Problem description: Transcribe exactly everything in the data below from the line containing "mt13blw010b: 6.81 -> 9.4" down to the line containing "Диагн. исследования (руб.), 19: 48000000", both lines included and nothing further.

[Start of section]

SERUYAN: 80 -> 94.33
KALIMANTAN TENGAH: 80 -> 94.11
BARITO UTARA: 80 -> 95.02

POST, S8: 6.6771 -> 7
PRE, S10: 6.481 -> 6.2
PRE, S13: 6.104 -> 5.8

[End of section]
[Start of section]

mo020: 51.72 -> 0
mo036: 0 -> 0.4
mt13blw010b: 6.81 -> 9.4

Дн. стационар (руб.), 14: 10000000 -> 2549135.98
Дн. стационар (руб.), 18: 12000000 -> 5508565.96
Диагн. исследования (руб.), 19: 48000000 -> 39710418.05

[End of section]

Result for this task:
mt13blw010b: 6.81 -> 9.4

Дн. стационар (руб.), 14: 10000000 -> 2549135.98
Дн. стационар (руб.), 18: 12000000 -> 5508565.96
Диагн. исследования (руб.), 19: 48000000 -> 39710418.05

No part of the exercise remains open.